States welcome fed help picking health exchange IT
- By Paul McCloskey
- Nov 03, 2011
The National Governors Association (NGA) this week recommended that the federal government provide states assistance in picking IT products and services for building state health insurance exchanges, systems designed to help people shop for health insurance on the open market.
The creation of state health insurance exchanges was called for by the Patient Protection and Affordable Care Act (PPACA) as a way to offer people without health insurance a way to shop for and enroll in health insurance plans available in their regions.
The exchanges also were seen as a way to promote price competition among health insurance carriers by offering consumers standard ways of comparing features across various plans using Web-based electronic benefits calculators and plan navigators.

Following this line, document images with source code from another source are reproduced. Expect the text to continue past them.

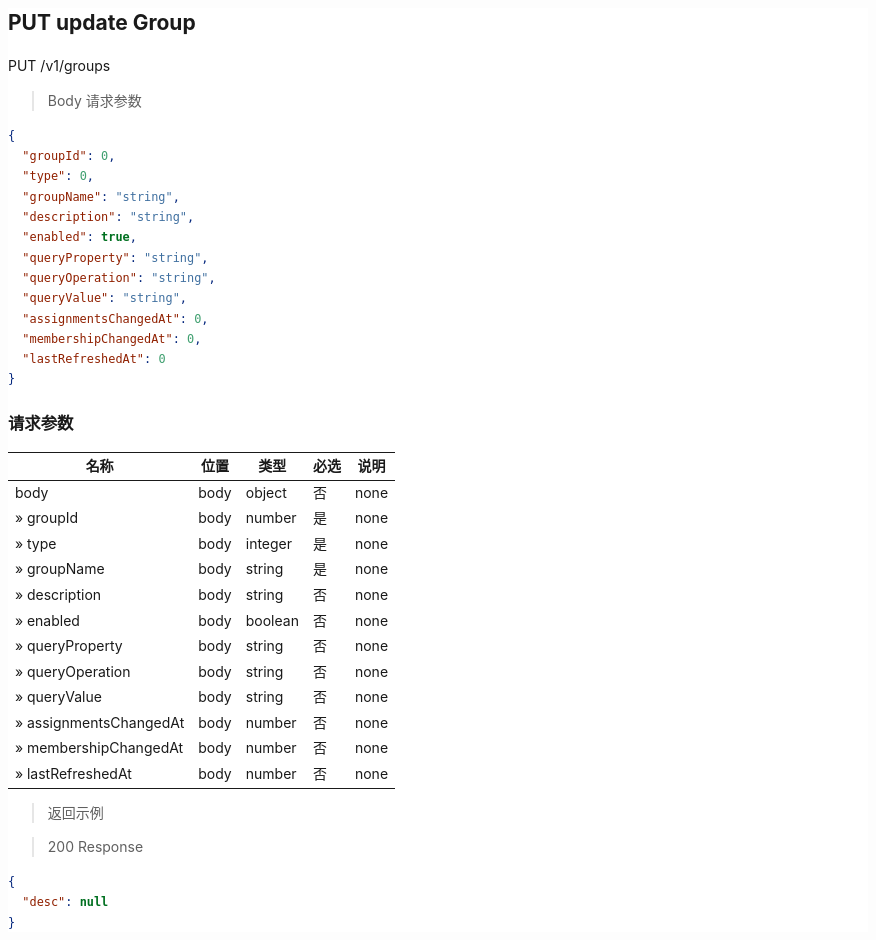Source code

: ## PUT update Group

PUT /v1/groups

> Body 请求参数

```json
{
  "groupId": 0,
  "type": 0,
  "groupName": "string",
  "description": "string",
  "enabled": true,
  "queryProperty": "string",
  "queryOperation": "string",
  "queryValue": "string",
  "assignmentsChangedAt": 0,
  "membershipChangedAt": 0,
  "lastRefreshedAt": 0
}
```

### 请求参数

|名称|位置|类型|必选|说明|
|---|---|---|---|---|
|body|body|object| 否 |none|
|» groupId|body|number| 是 |none|
|» type|body|integer| 是 |none|
|» groupName|body|string| 是 |none|
|» description|body|string| 否 |none|
|» enabled|body|boolean| 否 |none|
|» queryProperty|body|string| 否 |none|
|» queryOperation|body|string| 否 |none|
|» queryValue|body|string| 否 |none|
|» assignmentsChangedAt|body|number| 否 |none|
|» membershipChangedAt|body|number| 否 |none|
|» lastRefreshedAt|body|number| 否 |none|

> 返回示例

> 200 Response

```json
{
  "desc": null
}
```
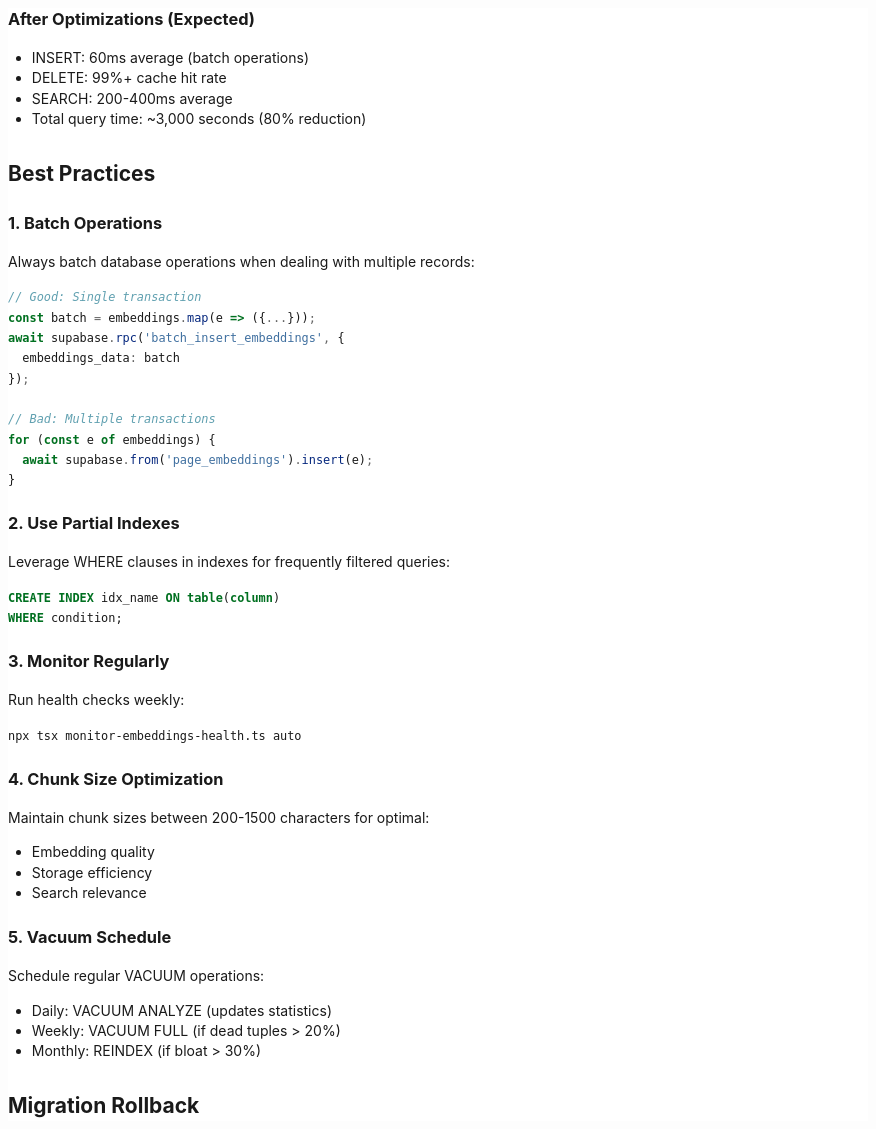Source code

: ### After Optimizations (Expected)
- INSERT: 60ms average (batch operations)
- DELETE: 99%+ cache hit rate
- SEARCH: 200-400ms average
- Total query time: ~3,000 seconds (80% reduction)

## Best Practices

### 1. Batch Operations
Always batch database operations when dealing with multiple records:
```typescript
// Good: Single transaction
const batch = embeddings.map(e => ({...}));
await supabase.rpc('batch_insert_embeddings', { 
  embeddings_data: batch 
});

// Bad: Multiple transactions
for (const e of embeddings) {
  await supabase.from('page_embeddings').insert(e);
}
```

### 2. Use Partial Indexes
Leverage WHERE clauses in indexes for frequently filtered queries:
```sql
CREATE INDEX idx_name ON table(column) 
WHERE condition;
```

### 3. Monitor Regularly
Run health checks weekly:
```bash
npx tsx monitor-embeddings-health.ts auto
```

### 4. Chunk Size Optimization
Maintain chunk sizes between 200-1500 characters for optimal:
- Embedding quality
- Storage efficiency
- Search relevance

### 5. Vacuum Schedule
Schedule regular VACUUM operations:
- Daily: VACUUM ANALYZE (updates statistics)
- Weekly: VACUUM FULL (if dead tuples > 20%)
- Monthly: REINDEX (if bloat > 30%)

## Migration Rollback
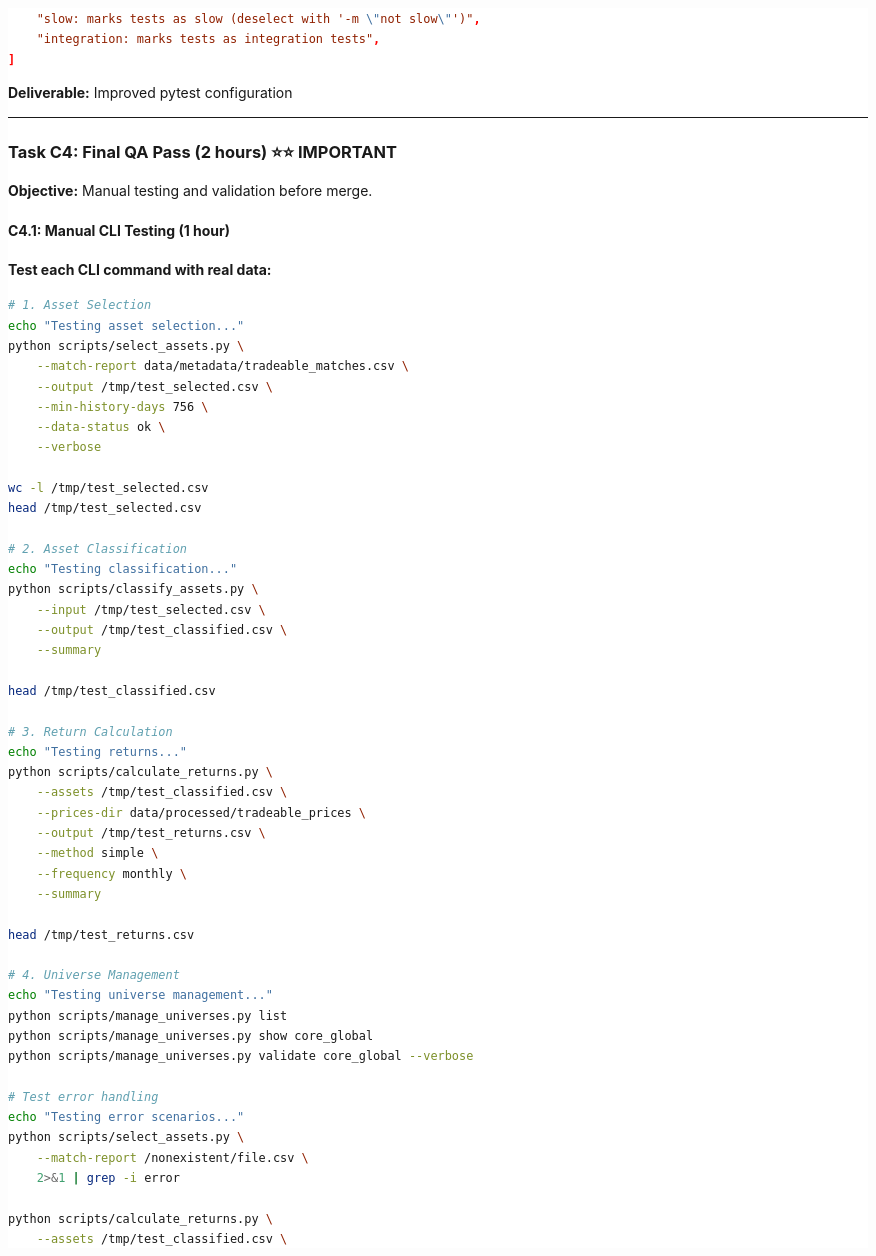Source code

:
 ```toml
    "slow: marks tests as slow (deselect with '-m \"not slow\"')",
    "integration: marks tests as integration tests",
]
```

**Deliverable:** Improved pytest configuration

______________________________________________________________________

### Task C4: Final QA Pass (2 hours) ⭐⭐ IMPORTANT

**Objective:** Manual testing and validation before merge.

#### C4.1: Manual CLI Testing (1 hour)

**Test each CLI command with real data:**

```bash
# 1. Asset Selection
echo "Testing asset selection..."
python scripts/select_assets.py \
    --match-report data/metadata/tradeable_matches.csv \
    --output /tmp/test_selected.csv \
    --min-history-days 756 \
    --data-status ok \
    --verbose

wc -l /tmp/test_selected.csv
head /tmp/test_selected.csv

# 2. Asset Classification
echo "Testing classification..."
python scripts/classify_assets.py \
    --input /tmp/test_selected.csv \
    --output /tmp/test_classified.csv \
    --summary

head /tmp/test_classified.csv

# 3. Return Calculation
echo "Testing returns..."
python scripts/calculate_returns.py \
    --assets /tmp/test_classified.csv \
    --prices-dir data/processed/tradeable_prices \
    --output /tmp/test_returns.csv \
    --method simple \
    --frequency monthly \
    --summary

head /tmp/test_returns.csv

# 4. Universe Management
echo "Testing universe management..."
python scripts/manage_universes.py list
python scripts/manage_universes.py show core_global
python scripts/manage_universes.py validate core_global --verbose

# Test error handling
echo "Testing error scenarios..."
python scripts/select_assets.py \
    --match-report /nonexistent/file.csv \
    2>&1 | grep -i error

python scripts/calculate_returns.py \
    --assets /tmp/test_classified.csv \
```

Considering the complexity of the projects, states were offered options on how to launch the exchanges, including partnering with the federal government to build them.
In comments filed Nov. 2, NGA said federal help in “pre-certifying and identifying information technology products and services … could facilitate some states’ efforts to design information technology systems necessary to operate an exchange."
Federal development of software that could be provided to states, such as a benefit calculator, “would be very helpful,” NGA said.
States opting out of a federal partnership model will offer their own unique state-run health information exchanges “and will not want to rely on the federal government for any aspect of its functionality,” NGA said.
Paul McCloskey is senior editor of GCN. A former editor-in-chief of both GCN and FCW, McCloskey was part of Federal Computer Week's founding editorial staff.